Boeing To Close Wichita Plant

Governor Sam Brownback expressed disappointment at Boeing's decision to phase out its Wichita operations. Brownback had been one of Boeing's biggest supporters while he was in Congress, fighting for a tanker contract the company got – and will fulfill in Washington State, .

Brownback said the 2100 laid off are likely to get work at other Kansas plants supplying private and commercial aviation. But little was said about the 7500 expected new Boeing jobs that are now just a vapor trail.

 

Schools Battle Continues

Kansas City mayor Sly James was fresh back from Washington and a visit with Secretary of Education Arne Duncan. He said Duncan had commented that based on graduation rate the city's schools were among the worst in the nation... and that state legislators were already moving to dissolve the district. The mayor pushed anew for his plan to take over the schools, and said making the district a political issue was “the last thing we want.”

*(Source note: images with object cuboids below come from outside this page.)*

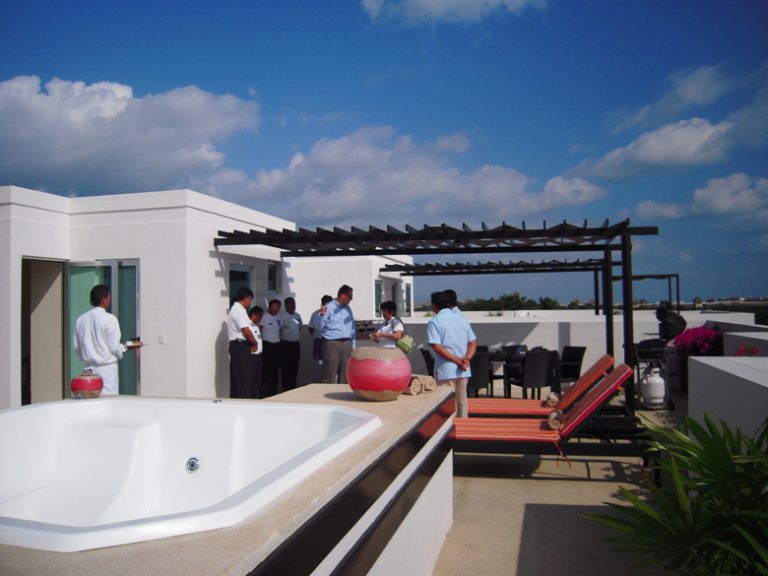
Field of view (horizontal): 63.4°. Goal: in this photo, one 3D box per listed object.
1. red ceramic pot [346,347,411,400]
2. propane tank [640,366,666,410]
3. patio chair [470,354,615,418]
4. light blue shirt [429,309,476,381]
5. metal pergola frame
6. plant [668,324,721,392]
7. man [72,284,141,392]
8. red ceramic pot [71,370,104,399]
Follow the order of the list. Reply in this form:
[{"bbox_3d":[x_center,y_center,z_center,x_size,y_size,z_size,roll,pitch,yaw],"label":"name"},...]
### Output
[{"bbox_3d":[-0.033,0.541,3.958,0.410,0.325,0.410,-1,-2,0],"label":"red ceramic pot"},{"bbox_3d":[3.749,1.401,8.656,0.325,0.570,0.325,-1,-2,15],"label":"propane tank"},{"bbox_3d":[1.679,1.213,6.788,2.000,0.930,0.650,-1,-2,15],"label":"patio chair"},{"bbox_3d":[0.710,0.586,6.442,0.520,0.740,0.330,0,-2,-28],"label":"light blue shirt"},{"bbox_3d":[0.818,0.480,9.398,5.880,2.570,2.700,-1,-2,15],"label":"metal pergola frame"},{"bbox_3d":[5.175,1.189,10.390,0.800,1.100,0.800,-1,-2,15],"label":"plant"},{"bbox_3d":[-2.822,0.850,6.271,0.520,1.740,0.480,-1,-2,22],"label":"man"},{"bbox_3d":[-1.967,0.644,4.150,0.217,0.180,0.217,-1,-2,0],"label":"red ceramic pot"}]

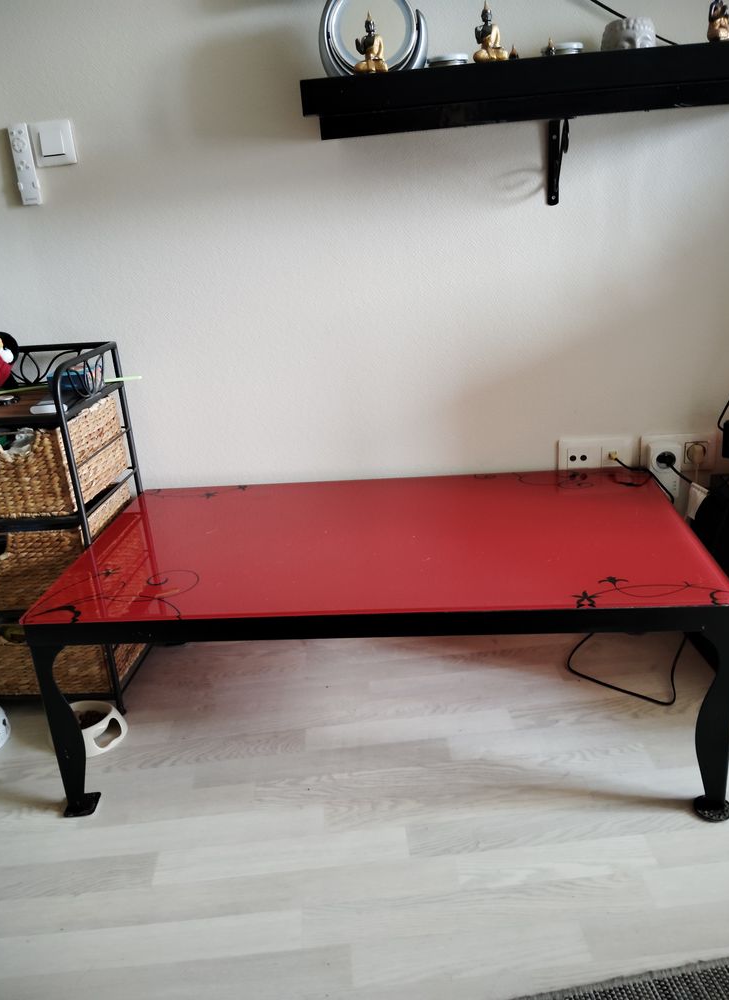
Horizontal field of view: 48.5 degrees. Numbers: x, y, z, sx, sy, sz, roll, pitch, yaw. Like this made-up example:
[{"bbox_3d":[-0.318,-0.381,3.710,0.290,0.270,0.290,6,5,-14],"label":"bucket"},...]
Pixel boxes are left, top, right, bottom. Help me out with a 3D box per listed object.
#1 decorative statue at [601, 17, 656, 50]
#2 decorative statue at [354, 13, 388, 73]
[{"bbox_3d":[0.452,-0.774,1.388,0.090,0.092,0.090,-6,20,-3],"label":"decorative statue"},{"bbox_3d":[0.012,-0.765,1.357,0.056,0.098,0.038,-3,20,5],"label":"decorative statue"}]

But Superintendent Steve Green said politics was already involved. Meanwhile, neighboring districts were refusing to accept transfers from the Kansas City district until financial details were worked out.. the ACLU was questioning that.

 

MO Legislature Convenes

The 2012 session of the Missouri Legislature convened amid concerns about two struggling school districts and school funding in general, plus, another big predicted shortfall. Governor Nixon's budget director calls the cash shortage at 500-million.

Nixon himself proposed borrowing $160 million for K-12 education from the state's colleges and universities, but withdrew the proposal after it was rejected by House Speaker Stephen Tilley and other Republicans.

The GOP majority also rejects the idea of any tax increase, including a proposal to raise the state's 17-cents-a-pack, lowest-in-the-nation cigarette tax.

 

SNAP Fights Court Order

The Survivors Network of those Abused by Priests battled a court order to turn over a large batch of documents on people who had turned to the organization for help. David Clohessy of SNAP called it “bullying” leveled against “whistle-blowers.”

Lawyers for the Catholic Diocese contend that somewhere among the documents there is likely to be one that proves that the plaintiff in a civil suit over sexual abuse violated a court gag order by sending information to SNAP.